On Saturday, the black-clad Tennant and ball-capped Lowe came to the Electric Factory for their first Philadelphia performance. (That fact seemed to be lost on Tennant, who told the date-night crowd of gay men and straight couples, "It's great to be back!")
In previous tours, the Boys dressed up sophisticated, droll pop tunes with wigs, costume changes and elaborate sets. Now, the props have been replaced by a full band that brings out the emotionalism bubbling beneath the arch surface of the songs.
And the Pets certainly can cut it live: Suavely lit and smartly paced, the 18-song set mixed the bulk of Release with hits to satiate a crowd eager to shake its middle-aged booty. Percussionist Dawne Adams augmented programmed beats on "Where the Streets Have No Name/Can't Take My Eyes Off of You," a brilliant fusion of U2 portentousness and Frankie Valli bubblegum. Covers of Willie Nelson's "Always on My Mind" and the Village People's "Go West" were equally ecstatic.
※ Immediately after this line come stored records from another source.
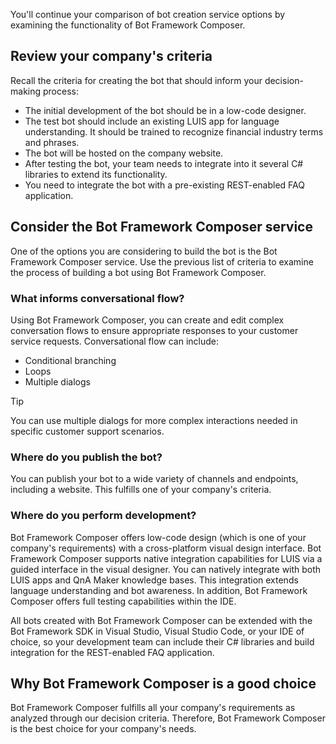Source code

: You'll continue your comparison of bot creation service options by examining the functionality of Bot Framework Composer.

## Review your company's criteria

Recall the criteria for creating the bot that should inform your decision-making process:

- The initial development of the bot should be in a low-code designer.
- The test bot should include an existing LUIS app for language understanding. It should be trained to recognize financial industry terms and phrases.
- The bot will be hosted on the company website.
- After testing the bot, your team needs to integrate into it several C# libraries to extend its functionality.
- You need to integrate the bot with a pre-existing REST-enabled FAQ application.
 
## Consider the Bot Framework Composer service

One of the options you are considering to build the bot is the Bot Framework Composer service. Use the previous list of criteria to examine the process of building a bot using Bot Framework Composer.<!--this was added--> 

### What informs conversational flow?

Using Bot Framework Composer, you can create and edit complex conversation flows to ensure appropriate responses to your customer service requests. Conversational flow can include:

- Conditional branching
- Loops
- Multiple dialogs

> [!TIP] 
> You can use multiple dialogs for more complex interactions needed in specific customer support scenarios.

### Where do you publish the bot?

You can publish your bot to a wide variety of channels and endpoints, including a website. This fulfills one of your company's criteria.

### Where do you perform development?

Bot Framework Composer offers low-code design (which is one of your company's requirements) with a cross-platform visual design interface. Bot Framework Composer supports native integration capabilities for LUIS via a guided interface in the visual designer. You can natively integrate with both LUIS apps and QnA Maker knowledge bases. This integration extends language understanding and bot awareness. In addition, Bot Framework Composer offers full testing capabilities within the IDE. 

All bots created with Bot Framework Composer can be extended with the Bot Framework SDK in Visual Studio, Visual Studio Code, or your IDE of choice, so your development team can include their C# libraries and build integration for the REST-enabled FAQ application.

## Why Bot Framework Composer is a good choice

Bot Framework Composer fulfills all your company's requirements as analyzed through our decision criteria. Therefore, Bot Framework Composer is the best choice for your company's needs.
The Pets long ago passed their peak as hit-makers. But having proved that cheesy synth-pop can contain big ideas, they remain accomplished craftsmen capable of deep feeling and mild subversion.
Tennant emoted effectively on "Love Is a Catastrophe" and "Birthday Boy," which mourns hate-crime victim Matthew Shepard and Jesus Christ. And on "The Night I Fell in Love," he coyly tweaked Eminem, grabbing his crotch for sardonic effect on the languid romance, which imagines a homosexual tryst between a teenage fan and the gay-baiting rapper.